Output the listing below verbatim.

Recorded data ->
_ _ _
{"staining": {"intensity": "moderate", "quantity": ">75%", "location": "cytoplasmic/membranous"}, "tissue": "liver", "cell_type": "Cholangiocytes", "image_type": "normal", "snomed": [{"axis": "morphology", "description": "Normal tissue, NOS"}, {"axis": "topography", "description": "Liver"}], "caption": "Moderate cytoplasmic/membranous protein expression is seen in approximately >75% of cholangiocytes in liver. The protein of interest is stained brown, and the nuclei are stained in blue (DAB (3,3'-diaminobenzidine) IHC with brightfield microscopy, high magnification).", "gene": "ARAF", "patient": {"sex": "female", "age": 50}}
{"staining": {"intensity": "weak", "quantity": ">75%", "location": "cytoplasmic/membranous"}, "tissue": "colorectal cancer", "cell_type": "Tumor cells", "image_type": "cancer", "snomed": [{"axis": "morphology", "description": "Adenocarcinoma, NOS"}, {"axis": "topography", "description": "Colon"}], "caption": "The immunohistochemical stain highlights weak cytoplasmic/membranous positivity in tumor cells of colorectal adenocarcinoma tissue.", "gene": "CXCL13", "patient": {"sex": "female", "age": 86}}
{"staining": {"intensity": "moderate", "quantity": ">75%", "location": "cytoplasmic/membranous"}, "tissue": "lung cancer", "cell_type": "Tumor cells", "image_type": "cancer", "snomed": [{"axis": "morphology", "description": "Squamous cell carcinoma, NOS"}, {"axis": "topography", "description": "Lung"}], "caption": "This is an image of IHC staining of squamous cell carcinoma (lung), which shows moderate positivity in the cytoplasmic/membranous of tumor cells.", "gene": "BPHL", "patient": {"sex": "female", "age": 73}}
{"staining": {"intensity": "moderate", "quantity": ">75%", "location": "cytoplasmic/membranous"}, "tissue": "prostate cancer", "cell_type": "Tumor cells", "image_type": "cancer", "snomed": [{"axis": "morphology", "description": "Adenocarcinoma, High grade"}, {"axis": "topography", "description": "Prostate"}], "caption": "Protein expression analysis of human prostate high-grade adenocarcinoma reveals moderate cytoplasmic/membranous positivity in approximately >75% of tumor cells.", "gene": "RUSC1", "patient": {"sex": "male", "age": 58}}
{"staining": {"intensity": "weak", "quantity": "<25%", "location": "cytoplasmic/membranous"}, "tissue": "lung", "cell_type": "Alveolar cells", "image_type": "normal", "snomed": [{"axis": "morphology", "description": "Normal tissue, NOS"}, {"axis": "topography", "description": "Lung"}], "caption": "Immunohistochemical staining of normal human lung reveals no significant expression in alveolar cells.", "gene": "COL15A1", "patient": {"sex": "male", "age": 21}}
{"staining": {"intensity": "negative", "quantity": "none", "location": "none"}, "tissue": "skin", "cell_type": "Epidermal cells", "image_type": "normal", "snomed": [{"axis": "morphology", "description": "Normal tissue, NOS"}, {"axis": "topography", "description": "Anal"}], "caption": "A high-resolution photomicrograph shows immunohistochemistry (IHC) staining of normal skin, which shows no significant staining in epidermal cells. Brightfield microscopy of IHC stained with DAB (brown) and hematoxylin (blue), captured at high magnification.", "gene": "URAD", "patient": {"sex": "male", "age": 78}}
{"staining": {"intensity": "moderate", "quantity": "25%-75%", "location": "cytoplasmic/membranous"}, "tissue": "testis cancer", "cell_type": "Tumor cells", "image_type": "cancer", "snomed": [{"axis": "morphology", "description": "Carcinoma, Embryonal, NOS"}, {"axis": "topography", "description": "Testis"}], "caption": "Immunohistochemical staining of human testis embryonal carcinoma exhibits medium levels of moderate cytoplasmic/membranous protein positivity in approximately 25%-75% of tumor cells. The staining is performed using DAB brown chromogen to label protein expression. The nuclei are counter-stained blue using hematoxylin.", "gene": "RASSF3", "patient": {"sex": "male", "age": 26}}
_ _ _
Exercise answer ->
{"staining": {"intensity": "moderate", "quantity": ">75%", "location": "cytoplasmic/membranous"}, "tissue": "liver", "cell_type": "Cholangiocytes", "image_type": "normal", "snomed": [{"axis": "morphology", "description": "Normal tissue, NOS"}, {"axis": "topography", "description": "Liver"}], "caption": "Moderate cytoplasmic/membranous protein expression is seen in approximately >75% of cholangiocytes in liver. The protein of interest is stained brown, and the nuclei are stained in blue (DAB (3,3'-diaminobenzidine) IHC with brightfield microscopy, high magnification).", "gene": "ARAF", "patient": {"sex": "female", "age": 50}}
{"staining": {"intensity": "weak", "quantity": ">75%", "location": "cytoplasmic/membranous"}, "tissue": "colorectal cancer", "cell_type": "Tumor cells", "image_type": "cancer", "snomed": [{"axis": "morphology", "description": "Adenocarcinoma, NOS"}, {"axis": "topography", "description": "Colon"}], "caption": "The immunohistochemical stain highlights weak cytoplasmic/membranous positivity in tumor cells of colorectal adenocarcinoma tissue.", "gene": "CXCL13", "patient": {"sex": "female", "age": 86}}
{"staining": {"intensity": "moderate", "quantity": ">75%", "location": "cytoplasmic/membranous"}, "tissue": "lung cancer", "cell_type": "Tumor cells", "image_type": "cancer", "snomed": [{"axis": "morphology", "description": "Squamous cell carcinoma, NOS"}, {"axis": "topography", "description": "Lung"}], "caption": "This is an image of IHC staining of squamous cell carcinoma (lung), which shows moderate positivity in the cytoplasmic/membranous of tumor cells.", "gene": "BPHL", "patient": {"sex": "female", "age": 73}}
{"staining": {"intensity": "moderate", "quantity": ">75%", "location": "cytoplasmic/membranous"}, "tissue": "prostate cancer", "cell_type": "Tumor cells", "image_type": "cancer", "snomed": [{"axis": "morphology", "description": "Adenocarcinoma, High grade"}, {"axis": "topography", "description": "Prostate"}], "caption": "Protein expression analysis of human prostate high-grade adenocarcinoma reveals moderate cytoplasmic/membranous positivity in approximately >75% of tumor cells.", "gene": "RUSC1", "patient": {"sex": "male", "age": 58}}
{"staining": {"intensity": "weak", "quantity": "<25%", "location": "cytoplasmic/membranous"}, "tissue": "lung", "cell_type": "Alveolar cells", "image_type": "normal", "snomed": [{"axis": "morphology", "description": "Normal tissue, NOS"}, {"axis": "topography", "description": "Lung"}], "caption": "Immunohistochemical staining of normal human lung reveals no significant expression in alveolar cells.", "gene": "COL15A1", "patient": {"sex": "male", "age": 21}}
{"staining": {"intensity": "negative", "quantity": "none", "location": "none"}, "tissue": "skin", "cell_type": "Epidermal cells", "image_type": "normal", "snomed": [{"axis": "morphology", "description": "Normal tissue, NOS"}, {"axis": "topography", "description": "Anal"}], "caption": "A high-resolution photomicrograph shows immunohistochemistry (IHC) staining of normal skin, which shows no significant staining in epidermal cells. Brightfield microscopy of IHC stained with DAB (brown) and hematoxylin (blue), captured at high magnification.", "gene": "URAD", "patient": {"sex": "male", "age": 78}}
{"staining": {"intensity": "moderate", "quantity": "25%-75%", "location": "cytoplasmic/membranous"}, "tissue": "testis cancer", "cell_type": "Tumor cells", "image_type": "cancer", "snomed": [{"axis": "morphology", "description": "Carcinoma, Embryonal, NOS"}, {"axis": "topography", "description": "Testis"}], "caption": "Immunohistochemical staining of human testis embryonal carcinoma exhibits medium levels of moderate cytoplasmic/membranous protein positivity in approximately 25%-75% of tumor cells. The staining is performed using DAB brown chromogen to label protein expression. The nuclei are counter-stained blue using hematoxylin.", "gene": "RASSF3", "patient": {"sex": "male", "age": 26}}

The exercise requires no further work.